“I’ve always been a sad person.”
For a man given to creating a cluster of pop’s greatest upbeat songs, this is the paradoxical phrase that Brian Wilson has uttered several times in past interviews.
The Beach Boy founder’s life is now the subject of a biopic and while it treads familiar territory of the genre, it’s a faithful exploration of his creative ingenuity and the causes of anxiety and distress, which dismantled his fragile mental health.
Director Bill Pohlad’s film reverts constantly between the prolific period of Wilson’s youth, a time that he started to blow hippies’ minds with the classic album Pet Sounds in the mid-1960s, and around 20 years later when he began to emerge from the clutches of his notorious, so-called psychiatrist Dr Eugene Landy – played by a brilliantly unhinged Paul Giamatti.
We see Wilson’s zenith as a musician, before his descent into decades of mental problems, spliced with his struggle in the 1980s to re-emerge as a functioning person.
One of the film’s achievements is drawing out the limitless nature of Wilson’s approach to songwriting and the creative process. In a refreshing case of showing not telling, we see how nonchalantly he broke basic music theory rules while creating Good Vibrations (about 20 melodies compressed to one four-minute song), along with the haunting pop of I Know There’s An Answer; You Still Believe in Me; and God Only Knows in the Pet Sounds studio sessions. For the latter, Paul Dano as the young Wilson – singing in his own voice without overdubs – manages the miraculous feat of matching the singer’s incredible range, in a scene where he plays the just-written song to his unimpressed father.
Where the film doesn’t pin down completely one of the acute sources of Wilson’s problems throughout his entire life, is the abusive treatment by his father as a child. Although acknowledged as an inadvertent driver behind Wilson’s unrelenting desire to be a better songwriter, his dad Murry was also cruel and often sadistic. His brutal behaviour affected all three Wilson brothers in the Beach Boys, but this is merely a point of reference rather than explored.
What’s also missing from his heyday are important encounters with Paul McCartney; a bizarre occasion where after slapping Elvis Presley on the face having just met him, he was asked by the king to leave; and a jam session with Lou Reed and Iggy Pop that was apparently “too far out” even for those proto punks. For all the saccharine early 1960s hits about surfing, hot rods and California girls, Wilson’s life was far more rock n’ roll and insane than many would imagine. This film never hits that mark.

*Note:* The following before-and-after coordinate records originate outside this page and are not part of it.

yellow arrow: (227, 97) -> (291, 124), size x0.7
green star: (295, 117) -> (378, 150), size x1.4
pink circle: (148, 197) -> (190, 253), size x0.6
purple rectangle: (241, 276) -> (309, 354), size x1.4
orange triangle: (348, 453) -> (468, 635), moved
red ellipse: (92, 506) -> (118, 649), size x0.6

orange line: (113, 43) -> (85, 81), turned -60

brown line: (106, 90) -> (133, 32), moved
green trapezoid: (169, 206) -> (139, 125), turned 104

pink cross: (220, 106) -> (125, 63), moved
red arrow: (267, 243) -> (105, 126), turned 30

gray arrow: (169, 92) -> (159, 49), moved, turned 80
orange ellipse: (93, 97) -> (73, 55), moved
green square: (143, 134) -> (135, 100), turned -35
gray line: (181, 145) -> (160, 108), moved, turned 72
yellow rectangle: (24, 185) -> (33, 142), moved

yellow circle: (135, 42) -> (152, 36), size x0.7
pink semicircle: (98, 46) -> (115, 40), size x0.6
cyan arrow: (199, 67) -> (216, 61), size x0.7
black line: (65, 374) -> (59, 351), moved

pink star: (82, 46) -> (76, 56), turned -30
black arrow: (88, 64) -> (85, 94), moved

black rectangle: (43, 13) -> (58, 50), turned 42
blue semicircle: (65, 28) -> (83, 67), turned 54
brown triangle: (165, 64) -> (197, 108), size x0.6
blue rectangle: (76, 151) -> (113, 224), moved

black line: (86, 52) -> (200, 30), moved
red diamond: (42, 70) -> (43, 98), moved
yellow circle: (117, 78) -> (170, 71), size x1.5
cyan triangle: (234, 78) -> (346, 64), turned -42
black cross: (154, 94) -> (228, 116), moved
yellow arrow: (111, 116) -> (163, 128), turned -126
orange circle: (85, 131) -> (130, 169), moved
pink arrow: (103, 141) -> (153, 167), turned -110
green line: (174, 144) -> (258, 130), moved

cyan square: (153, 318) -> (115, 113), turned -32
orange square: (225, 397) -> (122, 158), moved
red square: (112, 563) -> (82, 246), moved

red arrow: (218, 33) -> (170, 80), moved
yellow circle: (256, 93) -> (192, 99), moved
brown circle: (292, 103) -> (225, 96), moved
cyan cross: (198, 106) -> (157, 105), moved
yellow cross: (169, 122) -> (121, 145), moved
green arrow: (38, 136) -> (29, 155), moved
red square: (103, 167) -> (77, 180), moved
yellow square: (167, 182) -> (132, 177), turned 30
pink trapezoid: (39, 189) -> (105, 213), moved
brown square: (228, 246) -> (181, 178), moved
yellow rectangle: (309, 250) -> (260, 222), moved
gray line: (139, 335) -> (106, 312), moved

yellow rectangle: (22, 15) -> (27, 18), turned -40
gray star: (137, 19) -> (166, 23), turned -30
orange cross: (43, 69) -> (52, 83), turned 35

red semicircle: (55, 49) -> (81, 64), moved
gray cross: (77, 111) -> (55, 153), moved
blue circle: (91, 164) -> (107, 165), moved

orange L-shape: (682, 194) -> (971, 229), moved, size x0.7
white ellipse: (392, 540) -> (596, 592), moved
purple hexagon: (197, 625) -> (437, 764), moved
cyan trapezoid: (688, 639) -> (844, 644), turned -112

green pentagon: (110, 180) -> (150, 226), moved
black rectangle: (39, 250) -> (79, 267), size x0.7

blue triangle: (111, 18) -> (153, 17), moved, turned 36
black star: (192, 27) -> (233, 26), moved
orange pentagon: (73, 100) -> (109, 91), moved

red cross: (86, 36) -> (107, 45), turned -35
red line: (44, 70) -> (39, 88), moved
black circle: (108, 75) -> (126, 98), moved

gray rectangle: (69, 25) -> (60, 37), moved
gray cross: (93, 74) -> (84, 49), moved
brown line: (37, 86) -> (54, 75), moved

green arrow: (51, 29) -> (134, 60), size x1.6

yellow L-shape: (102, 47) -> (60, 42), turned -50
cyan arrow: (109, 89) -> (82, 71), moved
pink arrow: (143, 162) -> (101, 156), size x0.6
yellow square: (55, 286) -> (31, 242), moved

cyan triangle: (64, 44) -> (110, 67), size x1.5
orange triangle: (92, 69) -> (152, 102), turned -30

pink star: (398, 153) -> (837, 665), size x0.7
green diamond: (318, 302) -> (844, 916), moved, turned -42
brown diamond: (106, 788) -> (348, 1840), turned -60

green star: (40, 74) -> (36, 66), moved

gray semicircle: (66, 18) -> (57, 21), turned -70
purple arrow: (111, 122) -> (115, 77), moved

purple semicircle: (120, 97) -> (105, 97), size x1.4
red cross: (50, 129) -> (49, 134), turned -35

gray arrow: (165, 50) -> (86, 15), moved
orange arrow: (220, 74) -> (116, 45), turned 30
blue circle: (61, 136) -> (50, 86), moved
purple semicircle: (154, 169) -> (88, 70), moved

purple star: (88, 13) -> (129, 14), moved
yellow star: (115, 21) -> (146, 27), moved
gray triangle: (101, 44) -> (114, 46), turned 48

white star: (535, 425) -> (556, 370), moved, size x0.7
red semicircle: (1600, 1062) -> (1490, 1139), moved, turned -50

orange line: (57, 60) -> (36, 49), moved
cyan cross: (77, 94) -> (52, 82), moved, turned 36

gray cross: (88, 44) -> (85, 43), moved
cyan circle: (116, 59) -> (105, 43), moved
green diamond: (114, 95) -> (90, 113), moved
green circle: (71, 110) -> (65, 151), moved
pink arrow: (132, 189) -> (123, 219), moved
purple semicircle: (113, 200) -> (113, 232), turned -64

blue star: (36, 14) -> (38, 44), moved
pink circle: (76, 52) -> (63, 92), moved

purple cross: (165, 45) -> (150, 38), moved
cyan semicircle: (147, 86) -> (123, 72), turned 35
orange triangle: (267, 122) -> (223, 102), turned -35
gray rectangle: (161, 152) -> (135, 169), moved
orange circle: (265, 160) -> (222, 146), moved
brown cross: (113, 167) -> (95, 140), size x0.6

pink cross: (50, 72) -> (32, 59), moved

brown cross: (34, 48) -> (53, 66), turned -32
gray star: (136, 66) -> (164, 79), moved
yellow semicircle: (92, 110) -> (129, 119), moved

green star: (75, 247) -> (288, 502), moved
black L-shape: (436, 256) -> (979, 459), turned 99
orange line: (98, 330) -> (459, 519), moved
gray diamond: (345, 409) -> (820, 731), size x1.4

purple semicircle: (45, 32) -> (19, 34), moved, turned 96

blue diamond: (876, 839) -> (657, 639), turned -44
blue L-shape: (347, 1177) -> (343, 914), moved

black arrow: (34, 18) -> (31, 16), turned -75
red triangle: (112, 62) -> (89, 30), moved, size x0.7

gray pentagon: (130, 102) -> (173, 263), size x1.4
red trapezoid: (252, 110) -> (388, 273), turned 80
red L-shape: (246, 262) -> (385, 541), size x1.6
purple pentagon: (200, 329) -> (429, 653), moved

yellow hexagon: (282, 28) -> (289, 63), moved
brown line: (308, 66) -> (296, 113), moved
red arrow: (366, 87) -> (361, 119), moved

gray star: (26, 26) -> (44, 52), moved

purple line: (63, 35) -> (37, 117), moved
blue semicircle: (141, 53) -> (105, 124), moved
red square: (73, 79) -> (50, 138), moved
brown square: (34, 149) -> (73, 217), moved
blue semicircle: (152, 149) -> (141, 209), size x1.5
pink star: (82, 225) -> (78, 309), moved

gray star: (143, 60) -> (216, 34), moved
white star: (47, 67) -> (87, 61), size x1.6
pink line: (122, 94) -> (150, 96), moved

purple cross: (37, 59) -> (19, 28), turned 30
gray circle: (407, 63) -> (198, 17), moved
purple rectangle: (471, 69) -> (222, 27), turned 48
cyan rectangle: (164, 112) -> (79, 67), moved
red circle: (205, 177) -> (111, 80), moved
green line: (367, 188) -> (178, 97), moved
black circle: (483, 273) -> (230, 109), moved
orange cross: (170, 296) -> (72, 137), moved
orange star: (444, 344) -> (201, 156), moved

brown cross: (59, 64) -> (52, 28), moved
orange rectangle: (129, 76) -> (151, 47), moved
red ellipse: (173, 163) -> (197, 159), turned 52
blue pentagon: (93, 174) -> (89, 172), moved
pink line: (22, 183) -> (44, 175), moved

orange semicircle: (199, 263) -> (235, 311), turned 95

As the elder Wilson, a broken man trapped in a psychosis and under the psychological control of Dr Landy, John Cusack’s cowed mannerisms are convincing and more affecting for it. Elizabeth Banks, as Melinda Ledbetter, the woman who hauled Wilson out of Dr Landy’s toxic grip, and later became his wife and mother to five more children, is given some of the story’s heavy-lifting. Hers is nevertheless a sweet, tender performance.
What the film lacks in intensity, it makes up for in simple, honest illustrations of an incredibly unique talent, a one-off who traded blows with The Beatles to force music into new spheres.
It’s also worth staying during the final credits, for a live performance from Wilson himself of Love & Mercy: It’s probably one of the greatest songs you’ve never heard.